Today’s chair-car coaches are classy. Compared with the earlier “individual window” provision for a seat, they have windows spanning two seats. The window is as though stretched to cinemascope proportions. However, it is now a shared resource.

The moment you grab the window seat, you hoist the sunshade. The late afternoon sun streams in, and as the train picks up speed, it is a pleasure to leave the teeming metropolis behind. Just when the mind eases into a reverie, lulled by the images of a pastoral landscape, it is jolted by an unexpected interruption. The man from the adjoining seat pulls the sunshade down. He makes a frontal attack, “Why did you pull up the sunshade? It is so bright outside!” You answer, “I wanted to look out of the window!” He stares at you incredulously, on the verge of questioning, “Are you a five-year-old child?”

“I get a headache when it is so sunny,” he says. Eventually, you arrive at a compromise — the sunshade is pulled three-quarters down. Still he mumbles that the sun is in his eyes. And all you can see is the adjoining track and a few pebbles.

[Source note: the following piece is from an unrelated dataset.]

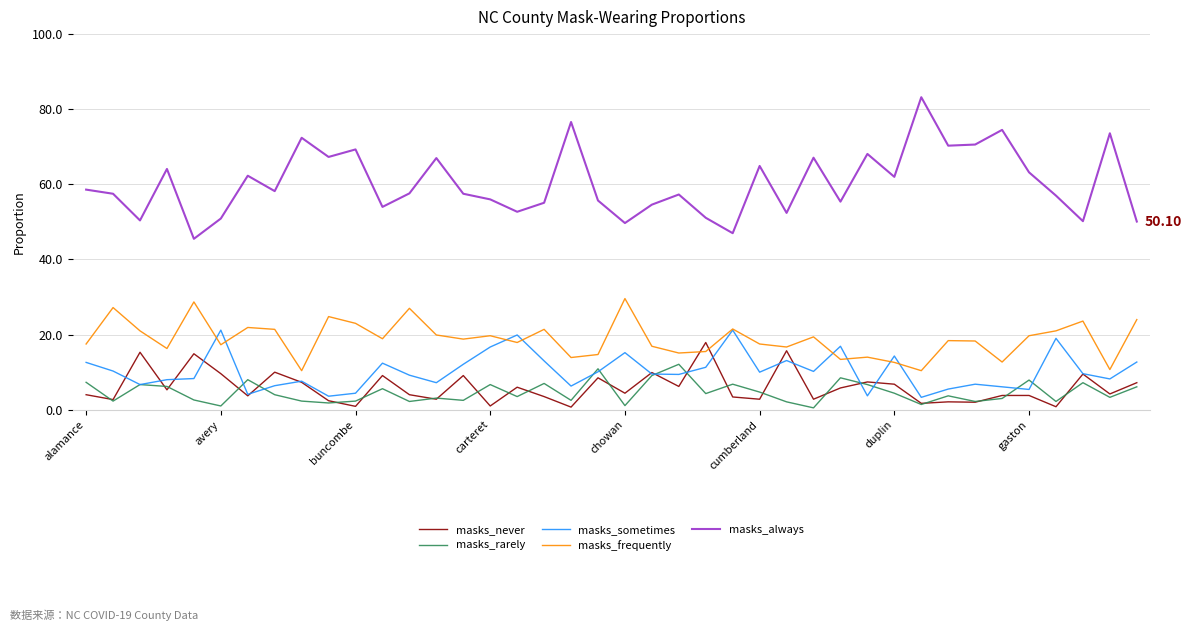

Which series has the largest range (max minus min)?

masks_always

Curiously, you peer through the gap between the seats. Our man is watching some memes on his mobile. You realise that is why he wanted the sunshade pulled down, to watch his mobile without the glare.

“Why can’t he reduce the volume? What if everyone in the compartment did this? How cacophonous it will be?” One part of your mind pleads with you, “Leave him alone. Why can’t you put up with him?” The other half is itching for a fight, “No! It is a matter of principle, Bad public behaviour must not be condoned!”

The more you focus on him, the more he provokes you. Eventually, you accost him, “Sir, can you use your earphones? The sound is disturbing!” The offender looks back and grudgingly lowers the volume by a couple of notches.

All is quiet. But you suddenly realise it is just as noisy as before. Without your notice, our man has slowly cranked up the volume, back to the original level. You didn’t even realise it. This is what “salami slicing” is all about. You grab land in such small portions; no one notices, and soon, a huge swathe is usurped.

You decide to use the same “salami slicing” trick. With your hand on the sunshade, you pull it up one centimetre at a time. You can now see the meadows and a hint of the distant hills. Some more centimetres, and the whole sky will be visible. By the time our man has completed watching his memes, the sunshade has been pulled up entirely!

Suddenly, he looks up and then back, his eyes bulging, as though, he has been tricked. You avoid eye-contact. As the sun goes down, the hills are rosier. So is your face, now lit with a wry smile. It is a smile that arises from an impish delight that you stumped him and paid him back in the same coin!